Mention big-data analytics to Bob Harris, CTO at UK broadcaster Channel 4, and he immediately produces a list of pet hates. Top of the bugbears are IT people moaning about the technology’s inherent difficulties.
“All the time I come across people who tell me why they cannot do things. I don’t know about you but my job is to do things, not can’t do things. In reality, people hide behind the complexity,” Harris said.
“If you use the communities, you can meet people who are doing the same stuff. It’s just about finding out how people are overcoming problems and what people are using the technology for,” he said.
Vast quantities of data
According to Harris, rapidly collecting and analysing vast quantities of data is at the heart C4’s drive to improve the experience of viewers and differentiate the channel from rivals.
“It starts in the R&D strand within Channel 4 and I’m always playing with the next thing. For me right now that tends to be that real-time Storm stuff and things like that,” he said.
Business intelligence has been well established at C4 for years, Harris said, with industry-standard proprietary models and real-time data warehousing. But now Hadoop and Amazon’s Elastic MapReduce are the organisation’s primary big-data platform and Harris is also experimenting with the R statistical analytics language and Mahout for machine learning.
At the recent Whitehall Media Big Data Analytics conference in London, Harris set out his take on a list of preconceptions that bedevil the technology:
1. Relational databases can do big data
“I meet people who tell me this is nothing that can’t be done on RDBMS. If you believe that fundamentally, quit now. This cannot be done on an RDBMS and I’ve been working with those since they started. If you think you can do it with last-generation technology, you’re probably not doing big data.”
2. Big-data analytics is a completely different approach
“When I started in IT, it was called data processing and we did everything in batch. We crunched the data, we printed it out and we did it again. You look at the way Hadoop works, it takes that big dataset, breaks it into little pieces, rips through them sequentially, puts them into a shuffled sort and then whacks them through the reducer and out come the results. It is actually a batch pipeline. People like me started there originally.”
3. Open source is the only option
“No, it isn’t but I am amused by how many products from companies that are more associated with proprietary products are actually using open source in there somewhere. I’m a cloud man, I’m an open-source man but for me open source is largely the future.”
4. It’s really difficult
“Well, it has got a steep learning curve, that’s certainly true. To sell it to our own teams, I spent a very long weekend hacking Python code in MapReduce just to demonstrate that I could rip through a few millions lines of data very quickly.
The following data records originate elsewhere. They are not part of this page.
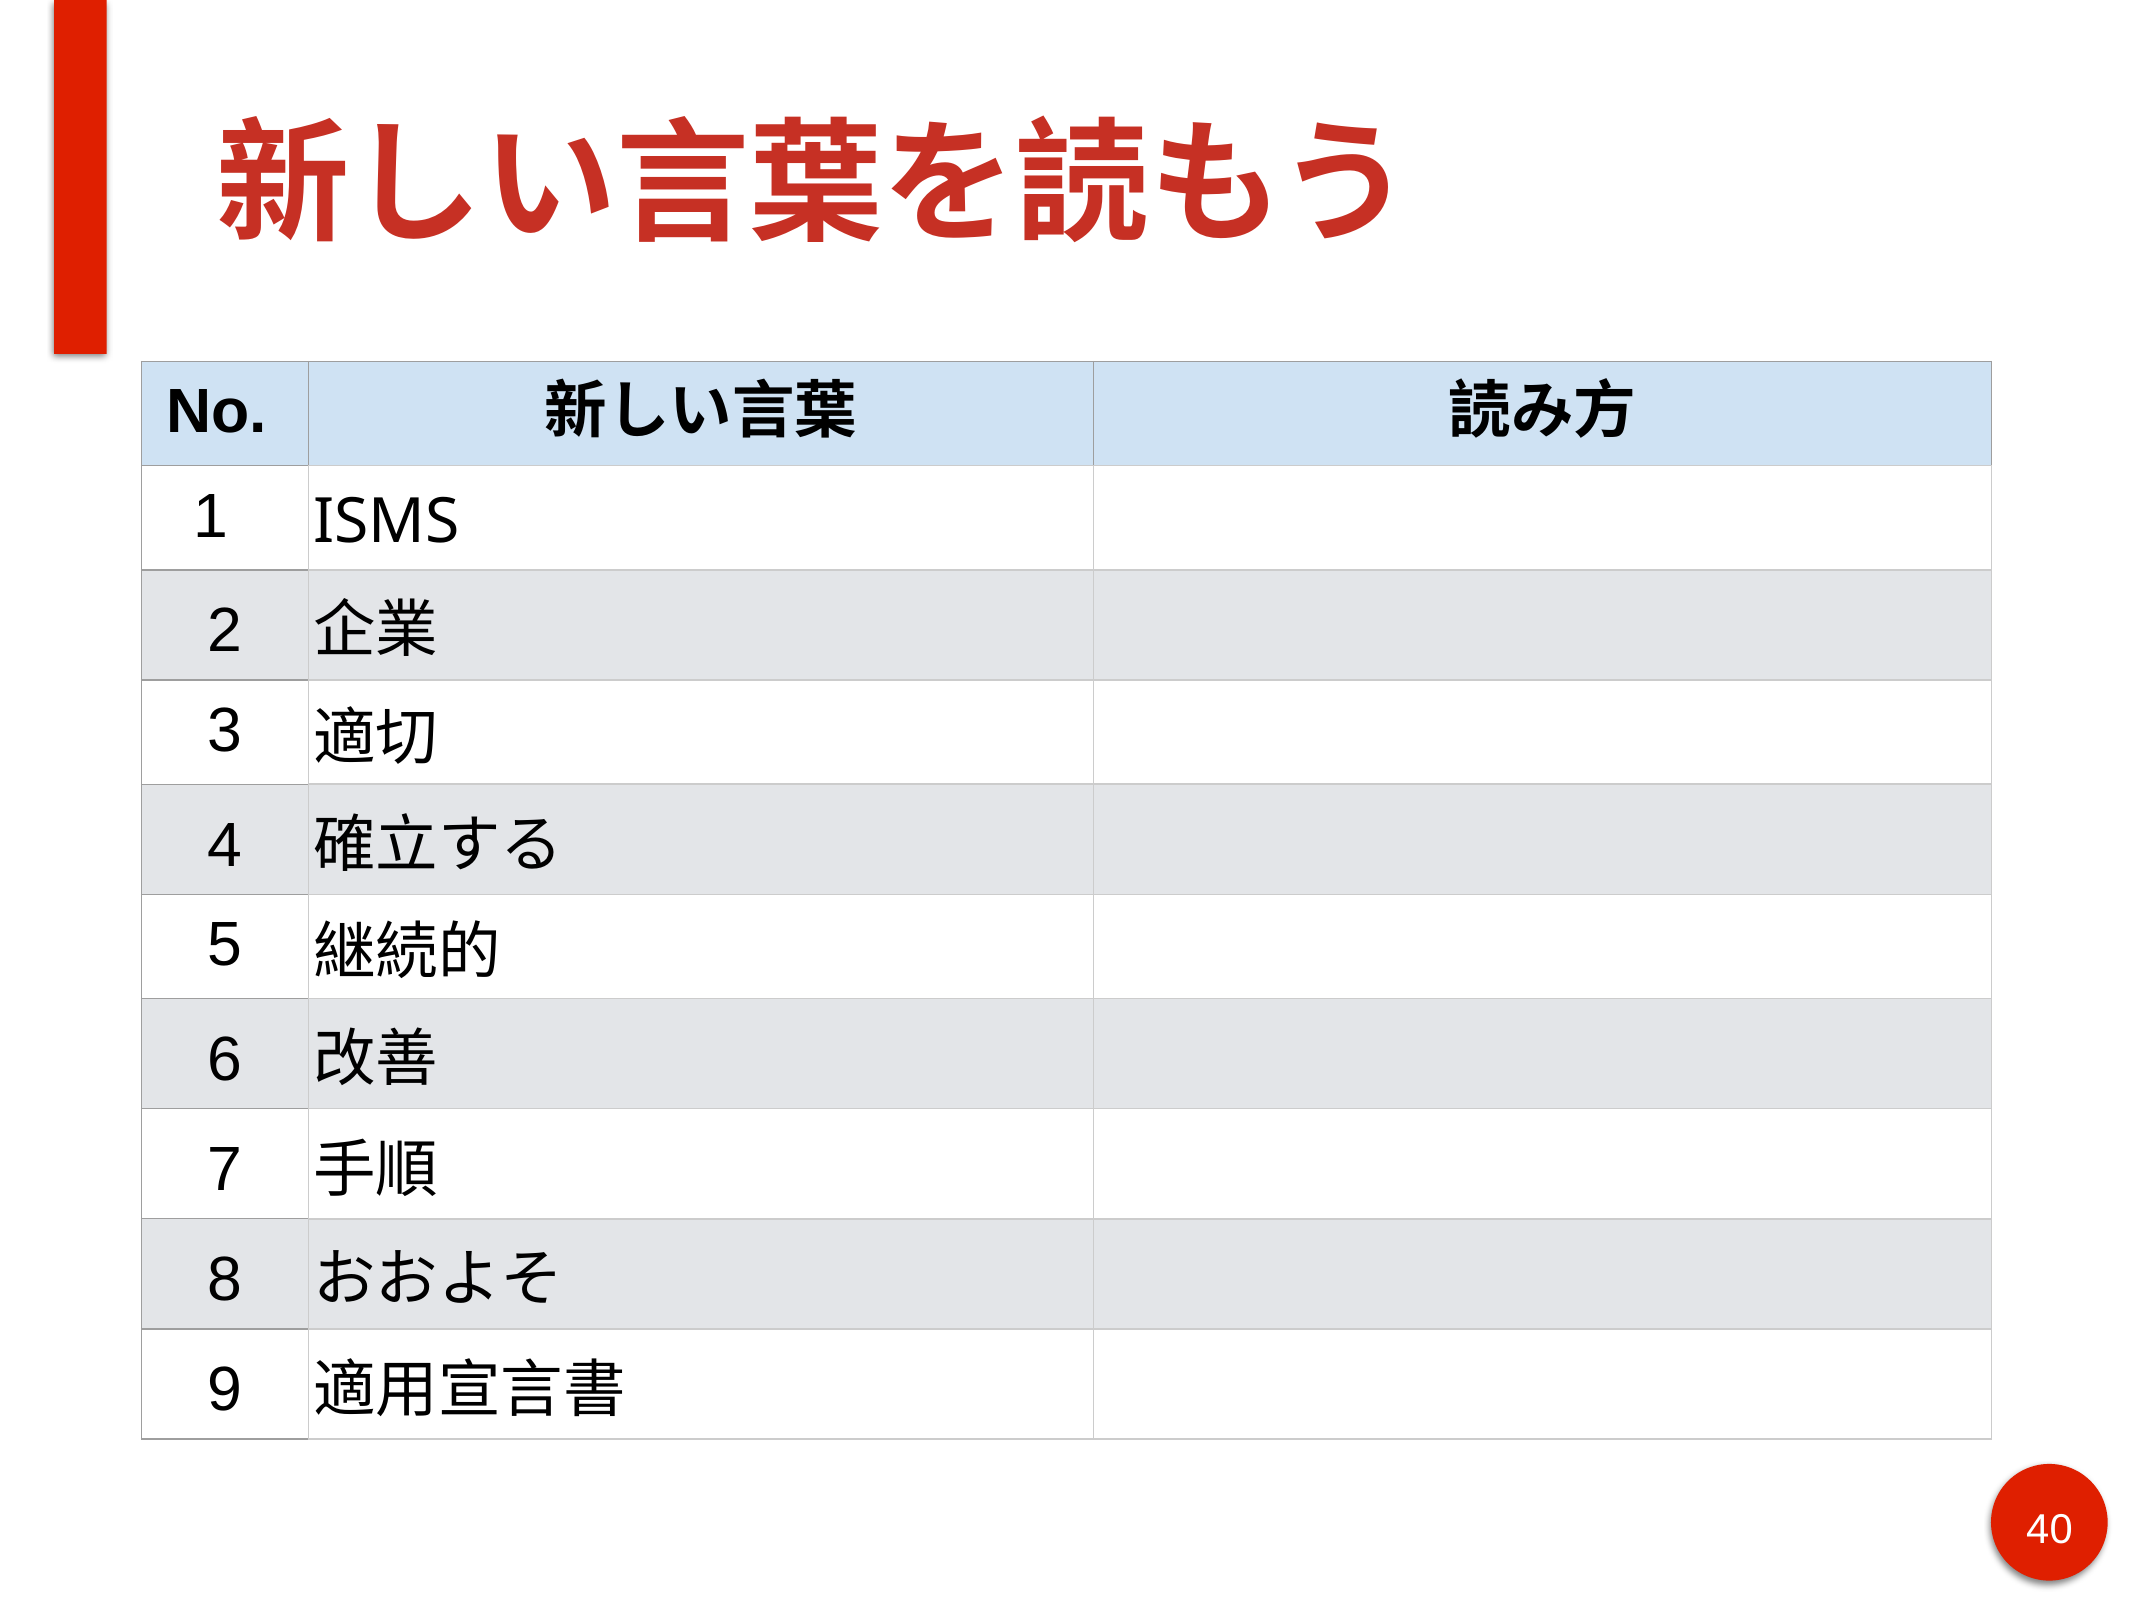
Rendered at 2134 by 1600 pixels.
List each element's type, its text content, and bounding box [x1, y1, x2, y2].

table_header No. [142, 362, 308, 465]
table_cell 9 [142, 1330, 308, 1438]
table_cell [1094, 1109, 1991, 1218]
title 新しい言葉を読もう [208, 18, 2030, 336]
table_cell [1094, 466, 1991, 569]
table_cell 2 [142, 571, 308, 679]
table_cell 8 [142, 1219, 308, 1328]
table_cell 3 [142, 681, 308, 784]
table_cell 適用宣言書 [309, 1330, 1093, 1438]
table_cell 1 [142, 466, 308, 569]
table_cell 継続的 [309, 895, 1093, 998]
table_cell [1094, 785, 1991, 894]
table_cell [1094, 1330, 1991, 1438]
slide_number 40 [2012, 1493, 2087, 1552]
table_cell [1094, 999, 1991, 1108]
table_cell 手順 [309, 1109, 1093, 1218]
table_header 読み方 [1094, 362, 1991, 465]
table_cell 確立する [309, 785, 1093, 894]
table_cell [1094, 1220, 1991, 1328]
table_cell 7 [142, 1109, 308, 1218]
table_cell 適切 [309, 681, 1093, 783]
table_header 新しい言葉 [309, 362, 1093, 465]
table_cell 5 [142, 895, 308, 998]
table_cell [1094, 571, 1991, 679]
table_cell 改善 [309, 999, 1093, 1108]
table_cell おおよそ [309, 1220, 1093, 1328]
table_cell 企業 [309, 571, 1093, 679]
table_cell ISMS [309, 466, 1093, 569]
table_cell [1094, 681, 1991, 783]
table_cell 4 [142, 785, 308, 894]
table_cell [1094, 895, 1991, 998]
table_cell 6 [142, 999, 308, 1108]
When I was confident enough to think, ‘I can write this stuff’, that’s when you go and find the people in your teams who really want to move forward with this technology.
5. Big data is immature and lacks tools
“That’s true. In reality Hadoop, which we’re pretty much all hanging our futures on, went 1.0.0 in 2011. So if you’ve got a policy that says you do nothing before the 3.0 version, you’re in trouble. Hive is 0.11, Pig is 0.11.1, so most of this stuff hasn’t even got to 1.0 yet. It is immature.”
6. It’s totally incompatible with your BI platform and tools
“Most importantly, this is not incompatible with what you’ve already got. When you crunch through 20 billion rows of data and get 10 million rows of results out the end, what is the best place to put that? It’s in an RDBMS. You put it back into an RDBMS, you put it back into your current reporting system and you use your sunk investment in your current reporting to make use of that. Think of this as ETL on steroids.”
7. It’s difficult to find skilled and experienced staff
“Yes it is. So go hang out where they hang out. Go to the Meetups, go to the user groups. Dress down a bit, put your baseball cap on, go mix with them – it’s a lot of fun. I was at the Storm user group Meetup and we had Nathan Marz, the author of it on Skype from the US. You get a chance to say to the guy, ‘How are we meant to be doing this?’, ‘Did you think about that?’ And it’s brilliant depth you can get into. With the best will in the world, you can’t do that with proprietary products.”